Nesse momento, poderíamos estar tratando a desburocratização do Inquérito Policial, Ciclo Completo de Polícia, um controle mais efetivo da atividade policial, uma reformulação das Guardas Municipais, Carreira Única, entre outros pontos. Algumas dessas questões nem precisariam de uma Proposta de Emenda, bastaria a edição de novas leis, o que facilitaria o processo.
Para aqueles que tratam politicamente do assunto segurança pública, é de seu conhecimento que — ressalvada a questão do controle da atividade policial-, haveria apoio entre os operadores de segurança pública (da base) para estas propostas. E além de serem mais impactantes socialmente, serviriam de ponte para algo que hoje quase impossível: uma reabertura do diálogo com esses operadores, o que não será alcançado a partir de bolsas formação, infelizmente.
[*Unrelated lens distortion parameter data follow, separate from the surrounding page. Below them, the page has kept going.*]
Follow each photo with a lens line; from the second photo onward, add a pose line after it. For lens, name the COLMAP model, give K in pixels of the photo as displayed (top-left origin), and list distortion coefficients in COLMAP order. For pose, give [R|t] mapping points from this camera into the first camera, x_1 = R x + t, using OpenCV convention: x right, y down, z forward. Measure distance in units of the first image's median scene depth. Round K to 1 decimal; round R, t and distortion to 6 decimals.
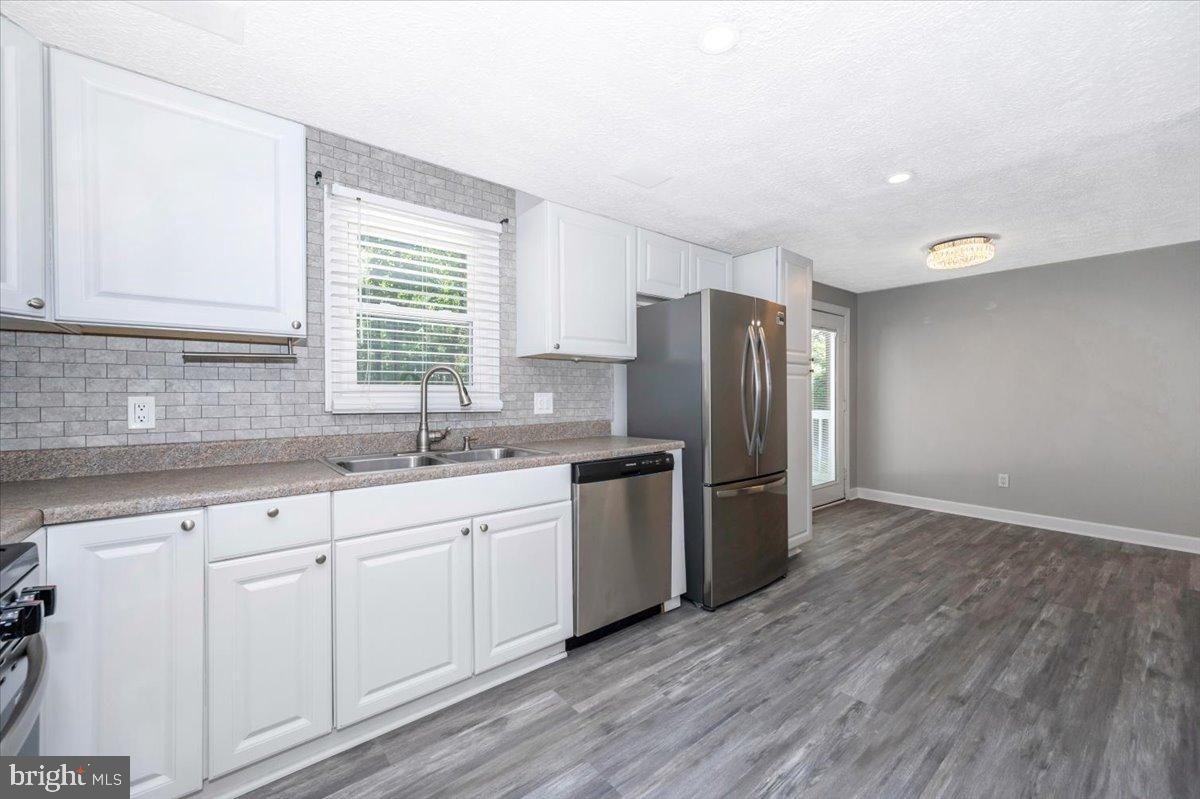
lens RADIAL K [[480.6, 0, 601.0], [0, 480.6, 397.3], [0, 0, 1]] dist [0.004211, -0.000678]
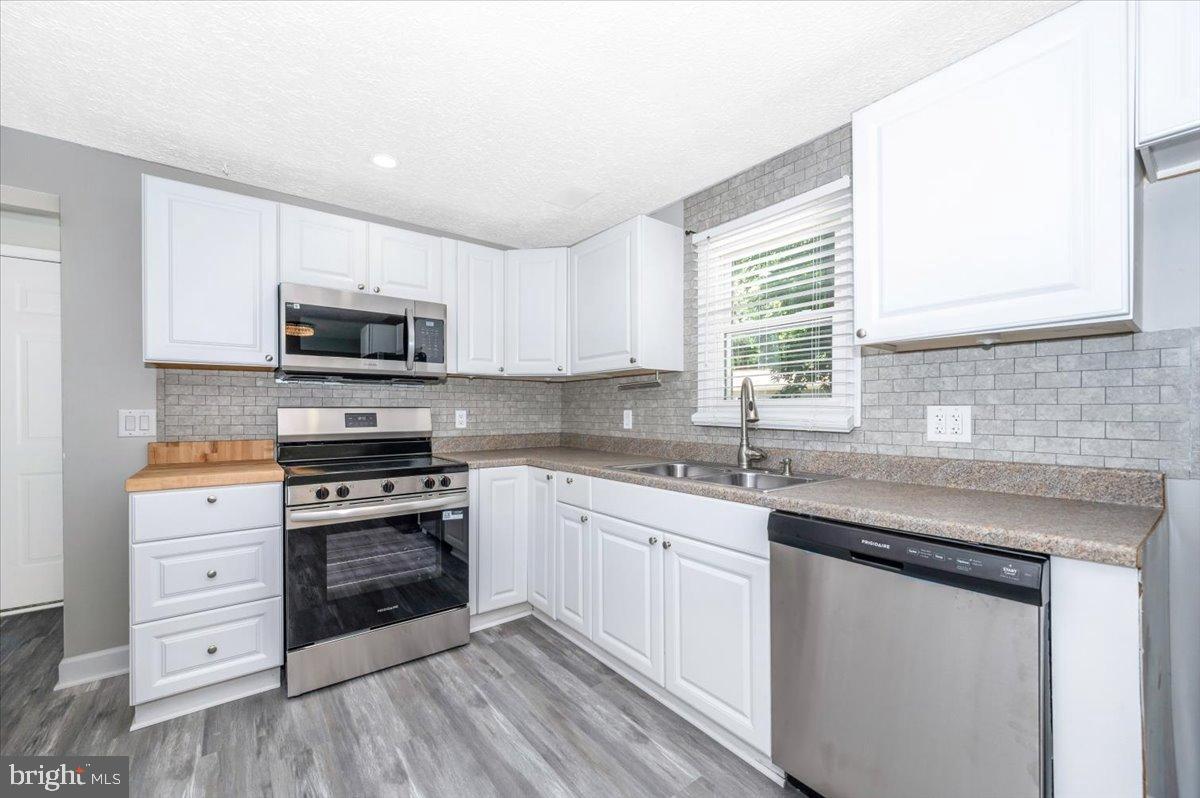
lens RADIAL K [[480.6, 0, 597.3], [0, 480.6, 413.9], [0, 0, 1]] dist [0.004211, -0.000678]
pose [[-0.042328, 0.012083, -0.999031, 0.638079], [-0.002322, 0.999923, 0.012192, -0.007598], [0.999101, 0.002836, -0.042297, 0.773266]]
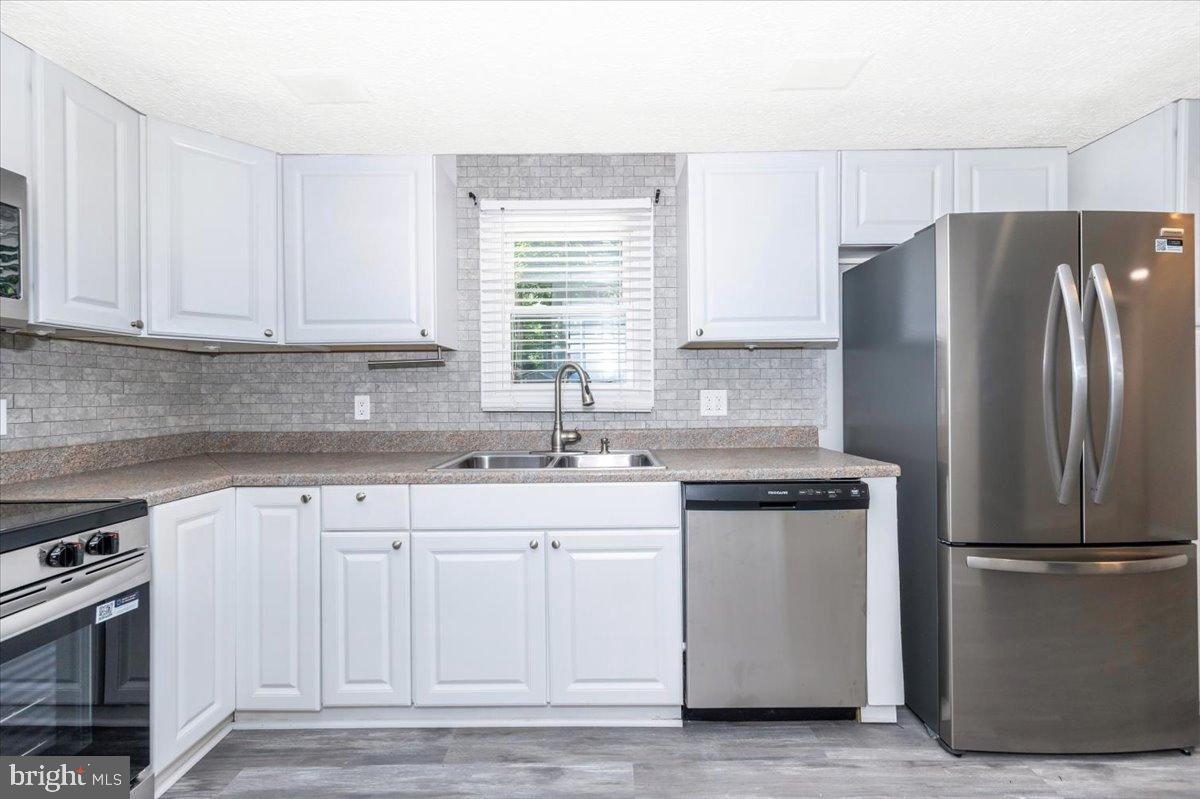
lens RADIAL K [[480.6, 0, 601.7], [0, 480.6, 392.9], [0, 0, 1]] dist [0.004211, -0.000678]
pose [[0.771288, 0.000271, -0.636486, 0.333407], [0.002017, 0.999994, 0.002871, -0.009215], [0.636483, -0.003498, 0.771283, 0.316687]]
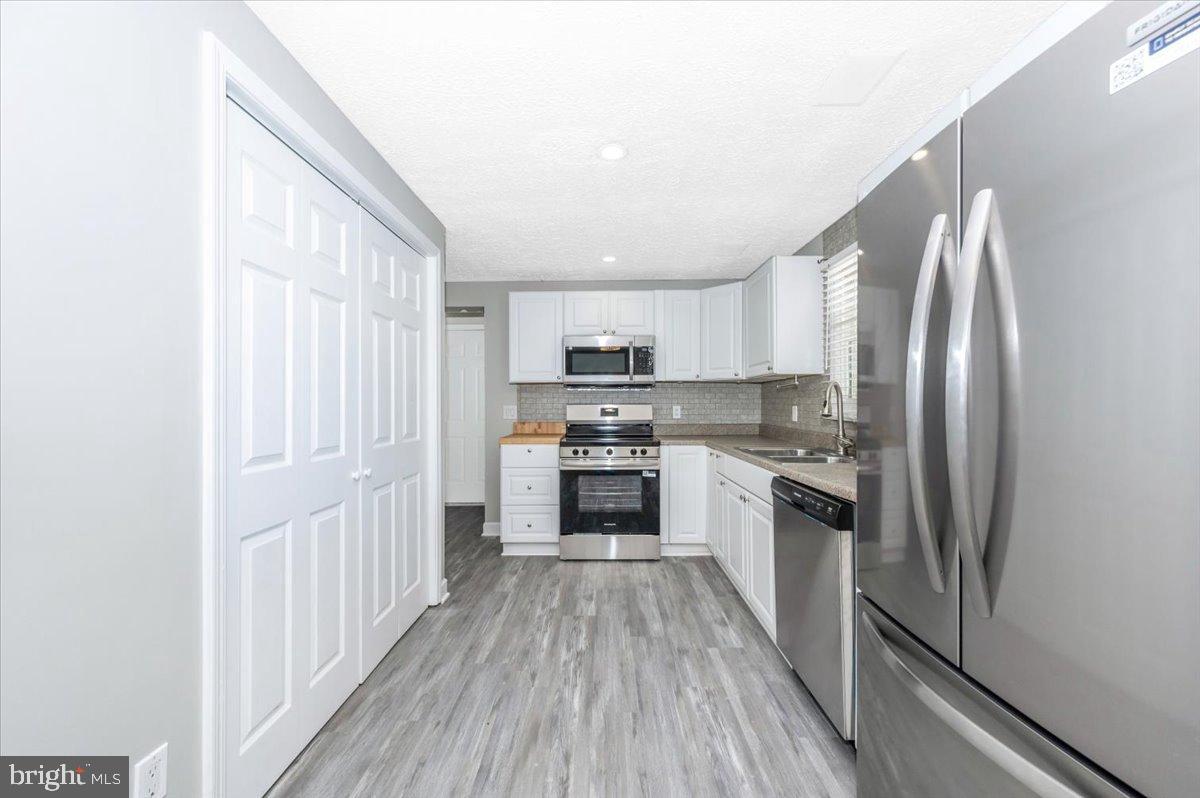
lens RADIAL K [[480.6, 0, 596.9], [0, 480.6, 399.7], [0, 0, 1]] dist [0.004211, -0.000678]
pose [[-0.649678, 0.000213, -0.760209, 0.974576], [0.002707, 0.999994, -0.002033, -0.021665], [0.760205, -0.003379, -0.649675, 1.370872]]
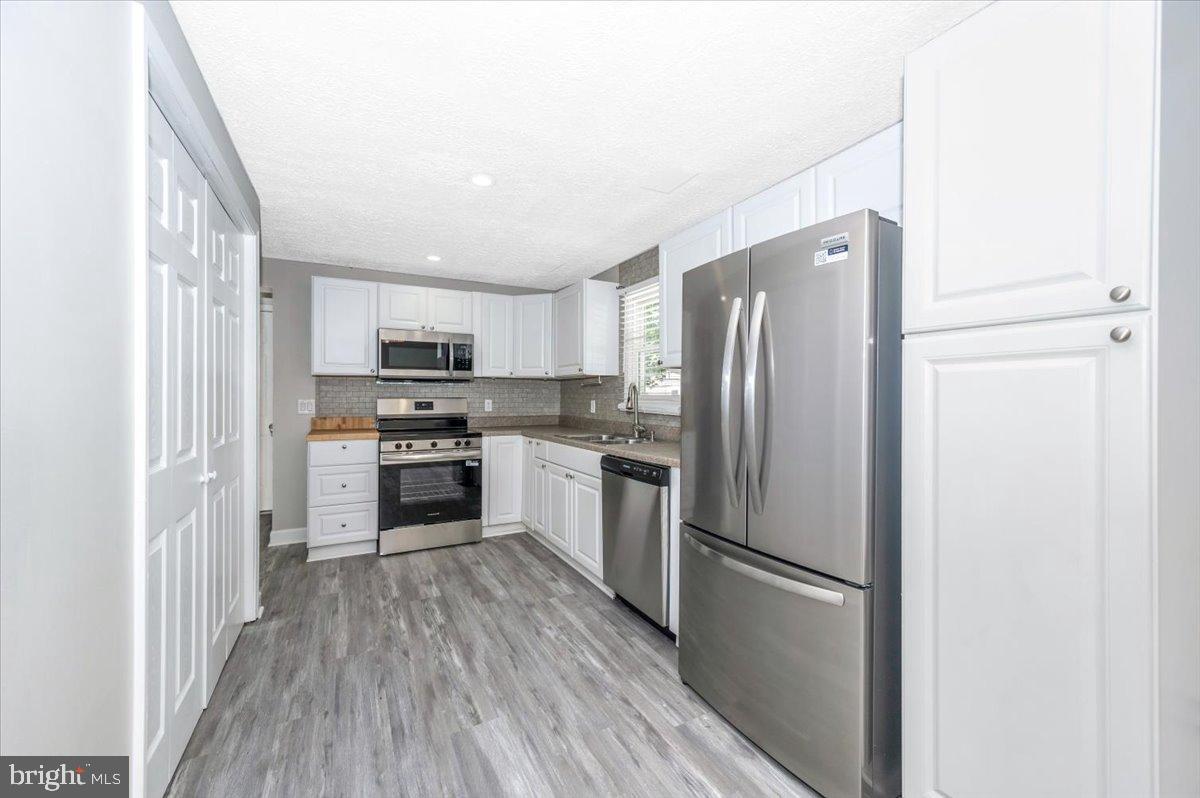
lens RADIAL K [[480.6, 0, 604.2], [0, 480.6, 396.0], [0, 0, 1]] dist [0.004211, -0.000678]
pose [[-0.198616, 0.005052, -0.980064, 1.265001], [-0.006078, 0.999961, 0.006386, -0.034050], [0.980059, 0.007225, -0.198577, 1.261673]]
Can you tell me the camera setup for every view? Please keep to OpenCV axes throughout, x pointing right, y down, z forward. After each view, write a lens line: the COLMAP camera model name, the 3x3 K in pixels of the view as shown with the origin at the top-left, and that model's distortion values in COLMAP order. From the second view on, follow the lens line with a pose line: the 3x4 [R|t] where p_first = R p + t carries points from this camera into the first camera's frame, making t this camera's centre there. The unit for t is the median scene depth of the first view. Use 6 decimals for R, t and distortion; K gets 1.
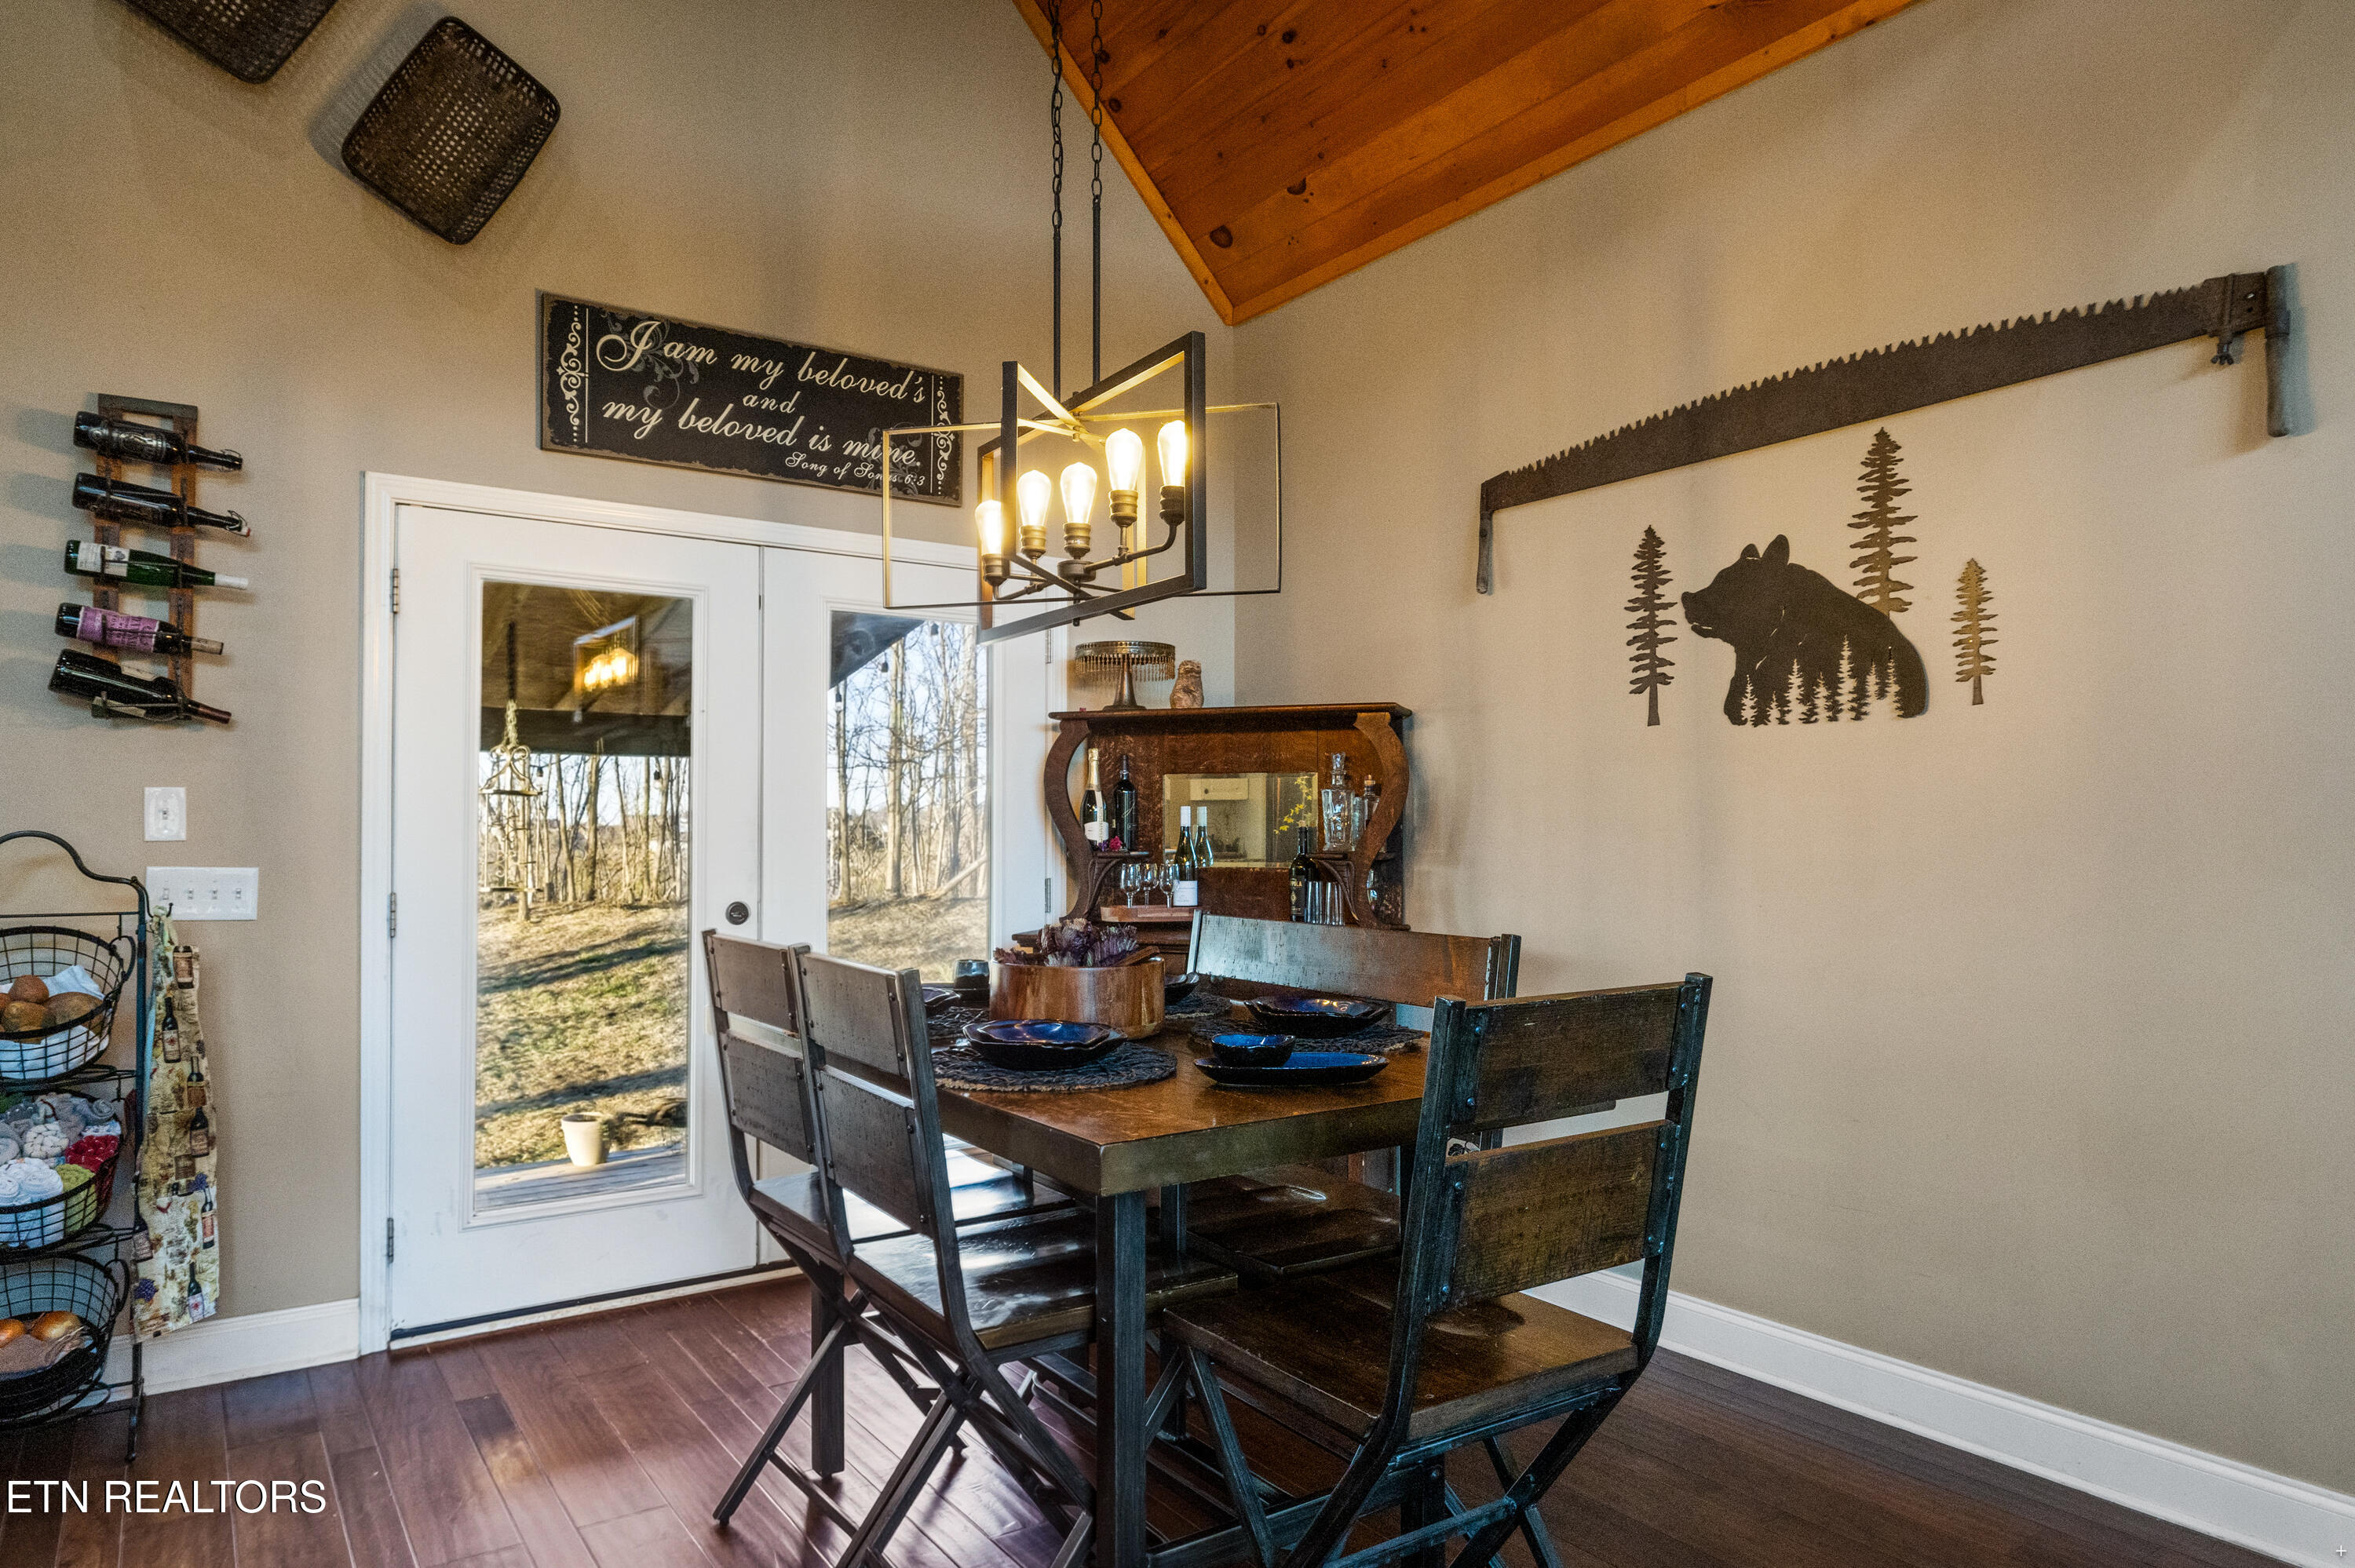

Diante de tantas possibilidade e ofertas promissoras, por que essas discussões estão fora da agenda? Seria por ignorância, esquecimento? Não… o que ocorre, amigas e amigos, é que a PEC foi elaborada por “camaradas”, não os comunistas, mas por uma certa elite corporativa que chefia ou se relaciona com as instituições policiais. Por mais que tenhamos gente bem-intencionada em todos os postos, como historiador desconheço o relato na experiência humana de grupos corporativos que altruisticamente tenham propostos mudanças que afetassem seus poderes e interesses.
Por isso ela acaba sendo quase um “mais do mesmo”, e para explicitar melhor esse estado de coisas vou recorrer a uma analogia que poderia ser encontrada entre vendedores de carros usados: do mesmo jeito que a Segurança Pública na Constituição está para um Fiat Marea, essa PEC está para um Fiat Linea, ou seja, não passa de uma versão repaginada contendo os mesmos problemas do original, assim um “Linea” não deixa de ser um “Marea”.
Gostaria de ver uma “PEC da Segurança” para chamar de “PECzona”, “PECzassa”, ou “PEC, sua linda”. Mas infelizmente, está é apenas uma “PECzinha”. Que saudade dos tempos da PEC 51!